PROMPT 1 ▸ Translate this sentence from the zsh forum thread into Spanish: "As such you need to add an -A to ls, for example."
PROMPT 2 ▸ In the zsh forum thread, which option does SpaceToast say you need to add to ls?

DOCUMENT EXCERPT ▸

════

Hehe ... zsh has "plugins"? Next you'll be telling us *nix has "folders" ;) .. seriously though, that would seem to be a case of using a metaphor from winamp, and the like, for a "shell". Anyhow, check-out my zsh config files ... mostly well commented, and hopefully transparent as to my intentions, and to what its doing.

best ... khay

----------

## SpaceToast

 *khayyam wrote:*   

> SpaceToast ... this really belongs in the ZSH users (lovers?) thread ... even though you mention oh-my-don't-mention-that-word  ... I've asked mods to move it.

 

Igli set me up! I swear  :Wink: 

 *khayyam wrote:*   

> Hehe ... "clean", the reason its the "default" is that this is the standard location for dotfiles ... regardless of what the "XDG specification (sic)" claims on the matter. There is nothing "unclean" about it ... infact the addition of .{config,cache,local} does nothing to change that fact (except perhaps making a parallel "standard").

 

This is rather off-topic, but the reason that I like the XDG specification is that in the end, it allows for going through / having many configs in a more manageable way. Dotfiles are dotfiles (with a leading dot) so they don't show up normally (e.g ls). As such you need to add an -A to ls, for example. .config and the like centralize this under a single directory: if you're going into ~/.config, you're looking for config files, so there's no longer a reason to hide them. Just slight QoL improvements.

════

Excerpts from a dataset
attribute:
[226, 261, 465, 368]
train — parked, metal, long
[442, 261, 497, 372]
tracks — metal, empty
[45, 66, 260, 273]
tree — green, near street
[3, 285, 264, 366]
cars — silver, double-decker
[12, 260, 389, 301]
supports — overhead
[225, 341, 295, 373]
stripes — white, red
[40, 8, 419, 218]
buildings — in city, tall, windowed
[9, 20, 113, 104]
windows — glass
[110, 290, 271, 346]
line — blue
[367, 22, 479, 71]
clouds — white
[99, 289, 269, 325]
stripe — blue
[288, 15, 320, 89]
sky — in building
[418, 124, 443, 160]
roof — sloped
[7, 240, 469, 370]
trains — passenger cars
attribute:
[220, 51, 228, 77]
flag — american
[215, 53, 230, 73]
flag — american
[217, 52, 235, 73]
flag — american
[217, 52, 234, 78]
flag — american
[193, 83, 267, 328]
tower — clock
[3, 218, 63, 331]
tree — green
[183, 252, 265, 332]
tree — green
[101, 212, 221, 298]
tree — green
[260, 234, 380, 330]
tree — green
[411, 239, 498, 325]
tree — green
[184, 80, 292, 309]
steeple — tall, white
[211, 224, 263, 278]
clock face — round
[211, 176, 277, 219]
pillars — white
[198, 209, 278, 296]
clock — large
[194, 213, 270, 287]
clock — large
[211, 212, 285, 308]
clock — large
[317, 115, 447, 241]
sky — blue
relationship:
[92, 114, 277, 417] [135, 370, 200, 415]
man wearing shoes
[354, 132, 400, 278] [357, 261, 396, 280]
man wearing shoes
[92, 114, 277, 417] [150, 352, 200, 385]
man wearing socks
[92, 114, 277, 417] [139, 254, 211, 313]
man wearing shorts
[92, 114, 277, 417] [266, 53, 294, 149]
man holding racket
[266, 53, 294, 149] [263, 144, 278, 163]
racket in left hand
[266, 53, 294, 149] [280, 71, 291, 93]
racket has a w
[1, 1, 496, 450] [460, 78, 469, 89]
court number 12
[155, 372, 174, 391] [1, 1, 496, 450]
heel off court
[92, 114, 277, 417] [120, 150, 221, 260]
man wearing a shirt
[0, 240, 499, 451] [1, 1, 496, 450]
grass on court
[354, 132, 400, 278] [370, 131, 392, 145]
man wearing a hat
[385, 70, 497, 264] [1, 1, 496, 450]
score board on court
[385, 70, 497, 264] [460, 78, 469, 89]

════

FINAL ANSWER 1 ▸ Por lo tanto, hay que añadir -A a ls, por ejemplo.

FINAL ANSWER 2 ▸ -A